How do I use for loops with functions for string input in python?

Question

I'm having trouble with creating a function that takes an argument of a string and returns just the numbers in type str . My code looks something like this.:

def check_if_number(number_string):
    for ch in number_string:
        if ch.isdigit():
            num = number_string[ch]
            return num
print(check_if_number('1655t'), end='')

It should print: 1655

Answer 1

You should add each char to a string if it is a digit :

def check_if_number(number_string):
    digit_string = ""
    for ch in number_string:
        if ch.isdigit():
            digit_string += ch
    return digit_string
print(check_if_number('1655t'))

# 1655

Note that you can also use the re library :

import re
re.sub("\D", "", "1655t")

#1655

This code replace every non-digit character (matched by \\D ) by an empty string.

Have a look at this question to find more way to do it

Answer 2

You can do this :

def check_if_number(number_string):
    num = ""
    for ix in number_string :
        if ix.isdigit():
            num += ix
    return int(num)

This function will return 1655, if the input is 1655t. You return from the function once you scan the complete string and append all ints to a string.

Answer 3

Assuming all numbers are together (ie No letters exist between digits like "1e234g7"),

def check_if_number(number_string):
    num = ''
    for ch in number_string:
        if ch.isdigit():
            num += ch
    return num

print(check_if_number('1655t'), end='')

This will return a string that only has digits in it. If you want to return a type int , then simply do return int(num) .

If you want to take floats into account as well:

def check_if_number(number_string):
    num = ''
    for ch in number_string:
        if ch == '.' or ch.isdigit():
            num += ch
    return num

print(check_if_number('1655t'), end='')

Similarly, this will return a string. If you want type float , simply do return float(num) .
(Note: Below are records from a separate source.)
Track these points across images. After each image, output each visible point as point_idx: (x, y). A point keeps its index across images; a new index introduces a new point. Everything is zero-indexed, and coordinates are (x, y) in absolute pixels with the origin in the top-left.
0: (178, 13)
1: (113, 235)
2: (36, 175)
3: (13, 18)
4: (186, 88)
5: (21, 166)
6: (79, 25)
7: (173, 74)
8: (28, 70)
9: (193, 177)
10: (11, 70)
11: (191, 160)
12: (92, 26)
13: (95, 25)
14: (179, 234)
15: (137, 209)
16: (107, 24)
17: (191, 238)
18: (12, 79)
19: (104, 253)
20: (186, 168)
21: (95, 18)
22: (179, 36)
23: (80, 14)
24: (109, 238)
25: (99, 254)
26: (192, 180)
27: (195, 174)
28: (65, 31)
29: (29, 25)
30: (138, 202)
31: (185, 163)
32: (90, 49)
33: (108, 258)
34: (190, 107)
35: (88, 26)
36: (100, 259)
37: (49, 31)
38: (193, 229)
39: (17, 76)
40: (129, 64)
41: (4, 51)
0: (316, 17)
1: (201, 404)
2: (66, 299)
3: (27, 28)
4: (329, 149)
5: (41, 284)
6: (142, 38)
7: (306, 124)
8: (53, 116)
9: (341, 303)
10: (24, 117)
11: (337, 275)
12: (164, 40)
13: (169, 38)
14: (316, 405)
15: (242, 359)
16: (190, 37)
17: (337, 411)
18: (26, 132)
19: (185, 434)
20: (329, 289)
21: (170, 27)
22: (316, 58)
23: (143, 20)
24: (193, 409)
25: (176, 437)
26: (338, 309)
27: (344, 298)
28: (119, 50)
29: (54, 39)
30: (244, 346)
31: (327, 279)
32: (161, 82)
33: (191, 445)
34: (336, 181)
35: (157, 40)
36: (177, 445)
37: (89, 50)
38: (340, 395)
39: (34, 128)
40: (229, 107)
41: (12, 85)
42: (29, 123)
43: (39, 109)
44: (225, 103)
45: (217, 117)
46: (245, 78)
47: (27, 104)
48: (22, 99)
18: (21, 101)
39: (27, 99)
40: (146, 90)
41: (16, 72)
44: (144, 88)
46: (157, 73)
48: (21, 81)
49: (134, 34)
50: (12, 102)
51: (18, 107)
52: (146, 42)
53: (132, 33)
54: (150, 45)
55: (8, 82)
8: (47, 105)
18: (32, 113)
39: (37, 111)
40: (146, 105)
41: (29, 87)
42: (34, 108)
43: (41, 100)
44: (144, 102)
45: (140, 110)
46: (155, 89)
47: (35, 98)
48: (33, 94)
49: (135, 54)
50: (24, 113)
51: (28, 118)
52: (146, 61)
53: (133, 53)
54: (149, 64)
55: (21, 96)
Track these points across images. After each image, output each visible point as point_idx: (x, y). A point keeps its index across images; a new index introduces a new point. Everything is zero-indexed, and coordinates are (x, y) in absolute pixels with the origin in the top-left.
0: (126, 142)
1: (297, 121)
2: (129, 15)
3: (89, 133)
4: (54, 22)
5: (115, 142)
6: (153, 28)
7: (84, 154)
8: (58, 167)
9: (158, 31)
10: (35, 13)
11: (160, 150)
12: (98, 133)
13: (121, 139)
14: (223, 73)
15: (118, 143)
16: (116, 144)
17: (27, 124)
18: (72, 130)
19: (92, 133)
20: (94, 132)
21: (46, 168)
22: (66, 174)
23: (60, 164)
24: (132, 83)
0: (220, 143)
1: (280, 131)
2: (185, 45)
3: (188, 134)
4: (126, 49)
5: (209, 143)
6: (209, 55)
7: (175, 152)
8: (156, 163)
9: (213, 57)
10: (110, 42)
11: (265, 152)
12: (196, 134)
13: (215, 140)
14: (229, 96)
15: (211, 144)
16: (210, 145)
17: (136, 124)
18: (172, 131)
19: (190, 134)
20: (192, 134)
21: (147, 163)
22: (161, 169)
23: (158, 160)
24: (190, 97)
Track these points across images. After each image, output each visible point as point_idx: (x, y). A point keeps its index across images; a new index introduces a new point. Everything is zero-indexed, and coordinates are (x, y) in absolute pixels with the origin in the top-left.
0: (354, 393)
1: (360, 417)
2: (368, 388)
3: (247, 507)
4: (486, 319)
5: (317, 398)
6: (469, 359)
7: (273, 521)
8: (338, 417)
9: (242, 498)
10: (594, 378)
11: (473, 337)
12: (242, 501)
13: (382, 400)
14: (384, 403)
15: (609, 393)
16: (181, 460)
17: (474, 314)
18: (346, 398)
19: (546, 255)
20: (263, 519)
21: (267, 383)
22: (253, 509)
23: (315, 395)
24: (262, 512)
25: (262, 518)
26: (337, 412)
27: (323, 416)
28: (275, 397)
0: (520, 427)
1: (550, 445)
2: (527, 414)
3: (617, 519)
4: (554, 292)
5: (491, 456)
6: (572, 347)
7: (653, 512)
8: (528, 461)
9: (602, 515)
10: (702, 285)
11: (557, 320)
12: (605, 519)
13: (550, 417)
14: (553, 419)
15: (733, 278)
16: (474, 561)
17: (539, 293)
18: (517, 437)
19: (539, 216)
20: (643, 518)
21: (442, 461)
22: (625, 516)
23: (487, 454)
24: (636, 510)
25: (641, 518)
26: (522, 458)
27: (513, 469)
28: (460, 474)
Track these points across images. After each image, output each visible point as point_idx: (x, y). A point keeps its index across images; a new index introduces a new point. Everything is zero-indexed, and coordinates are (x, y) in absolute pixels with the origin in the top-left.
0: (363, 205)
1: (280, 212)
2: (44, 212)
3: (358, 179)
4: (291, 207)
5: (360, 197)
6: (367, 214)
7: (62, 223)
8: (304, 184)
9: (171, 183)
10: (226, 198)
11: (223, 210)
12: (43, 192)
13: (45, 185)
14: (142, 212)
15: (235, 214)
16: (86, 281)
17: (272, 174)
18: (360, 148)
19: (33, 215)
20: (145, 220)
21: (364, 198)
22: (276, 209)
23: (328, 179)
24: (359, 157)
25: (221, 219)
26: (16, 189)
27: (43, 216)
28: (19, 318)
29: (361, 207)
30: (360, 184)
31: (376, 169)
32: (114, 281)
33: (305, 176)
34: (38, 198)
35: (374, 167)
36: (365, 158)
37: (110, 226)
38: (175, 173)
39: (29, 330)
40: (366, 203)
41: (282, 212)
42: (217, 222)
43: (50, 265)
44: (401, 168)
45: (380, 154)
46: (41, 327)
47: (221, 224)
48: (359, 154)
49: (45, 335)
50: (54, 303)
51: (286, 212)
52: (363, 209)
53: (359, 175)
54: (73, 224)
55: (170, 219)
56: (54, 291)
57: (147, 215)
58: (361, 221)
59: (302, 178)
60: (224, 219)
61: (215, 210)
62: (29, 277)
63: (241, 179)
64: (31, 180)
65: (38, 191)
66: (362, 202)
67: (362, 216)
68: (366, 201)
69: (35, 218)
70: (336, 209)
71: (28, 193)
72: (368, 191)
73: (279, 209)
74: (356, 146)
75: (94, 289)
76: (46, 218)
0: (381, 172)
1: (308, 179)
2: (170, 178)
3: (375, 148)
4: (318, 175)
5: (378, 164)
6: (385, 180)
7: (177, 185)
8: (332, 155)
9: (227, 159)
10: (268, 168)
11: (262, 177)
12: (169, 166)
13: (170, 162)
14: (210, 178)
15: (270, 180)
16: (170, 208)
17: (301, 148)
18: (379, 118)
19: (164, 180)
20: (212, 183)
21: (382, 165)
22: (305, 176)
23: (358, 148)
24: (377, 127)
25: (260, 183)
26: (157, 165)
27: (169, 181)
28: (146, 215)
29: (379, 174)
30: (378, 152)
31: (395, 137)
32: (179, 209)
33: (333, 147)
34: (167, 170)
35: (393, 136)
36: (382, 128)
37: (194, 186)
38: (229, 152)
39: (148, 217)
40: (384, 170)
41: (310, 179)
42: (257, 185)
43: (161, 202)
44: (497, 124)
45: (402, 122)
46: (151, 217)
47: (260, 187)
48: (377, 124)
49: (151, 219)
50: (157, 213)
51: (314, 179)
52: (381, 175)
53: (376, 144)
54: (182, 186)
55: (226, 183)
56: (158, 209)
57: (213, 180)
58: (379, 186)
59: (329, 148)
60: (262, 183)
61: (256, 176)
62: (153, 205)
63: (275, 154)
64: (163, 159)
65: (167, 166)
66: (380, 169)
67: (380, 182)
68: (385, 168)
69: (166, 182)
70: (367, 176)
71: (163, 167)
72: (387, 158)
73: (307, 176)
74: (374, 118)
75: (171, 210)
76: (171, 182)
I tried not to deviate too much from what you already had... I hope this helps.

Answer 4

The easy way would be just using filter and concatenating the filtered letters in the end:

def check_if_number(number_string):
    return ''.join(filter(str.isdigit, number_string))

Answer 5

I'm uncertain what check_leap_year() function is so I just commented it out and called the function you gave us instead.

When you pass anything into a function in order to manipulate it and spit it back out different than it came in you should create a new variable for the changed data set.

In this case I used num = ""

By initiating an empty string inside of the function I can now add the data that pass my condition to that new, empty string.

isdigit() returns a boolean. So instead of using if x.isdigit: get in the habit of checking the boolean. Try if x.isdigit() is True instead.

Return your finished new string AFTER it is finished. Make sure your return statement is indented correctly or you are only going to return one number instead of all of them. The return should be outside of the loop so that it will only return once the loop is done.

num_string = "1a2s3d4f5g666hhh777jjj888kkk9l0"
def check_if_number(number_string):
    num = ""
    for ch in number_string:
        if ch.isdigit() is True:
            num  += ch  
    return num

print(check_if_number(num_string))

Output:

>>> 1234566677788890